But ... to get around the fact that you can write non-OO CF code and still use threads, I'd imagine that the internals for cfthread work like so:
1. Parser/compiler sees a cfthread and:
a. Silently bundles it inside a function wrapper, with arguments for the current page context, etc.
b. Inserts a stub class that takes, as an argument, the unique name of the wrapped function. This stub class extends Thread or implements Runnable (another way to do threads in Java, but very similar).
2. The JVM hits the stub class and runs it as a thread, which in turn calls out to the wrapped CF code, giving it a page context, etc. This stub could also be the watchdog function that will kill a thread if it hits its timeout, or if you pause or stop the thread, etc.

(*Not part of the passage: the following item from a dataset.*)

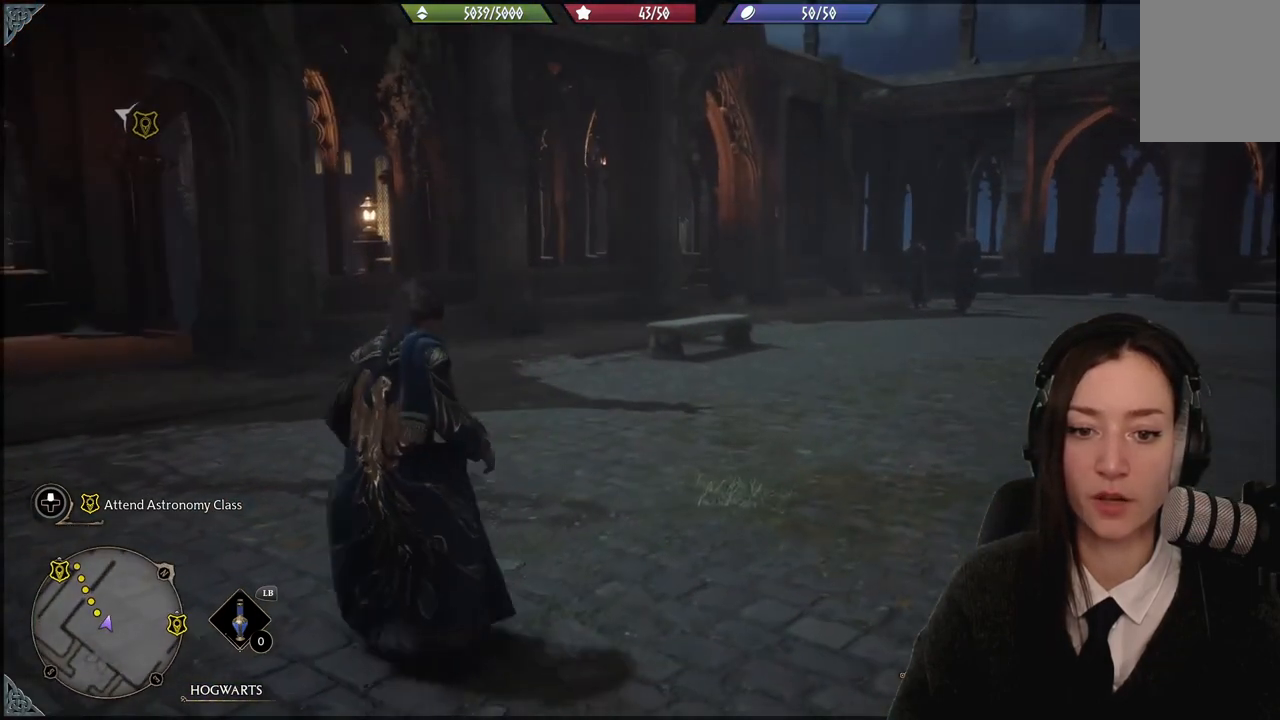
{"buttons": [], "left_stick": "center", "right_stick": "center", "events": []}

It's total speculation, and they could have gone in an entirely different direction, but that's how it works in my head.
@Rick,
Sounds cool - you have a much more diverse programming background that me, so I will just take that as fact. The one thing that seems to be special about the Thread functions is that the "non-scoped" default memory space is the Local scope, where as in the rest of ColdFusion, it is the Variables scope. Unless, of course, they are some how invoking the method with the "local" scope being its bound-scope as well.
I am not sure how the thread has access to the Variables scope, however; it is not being passed as part of the arguments collection. The whole binding behind threads is very fascinating.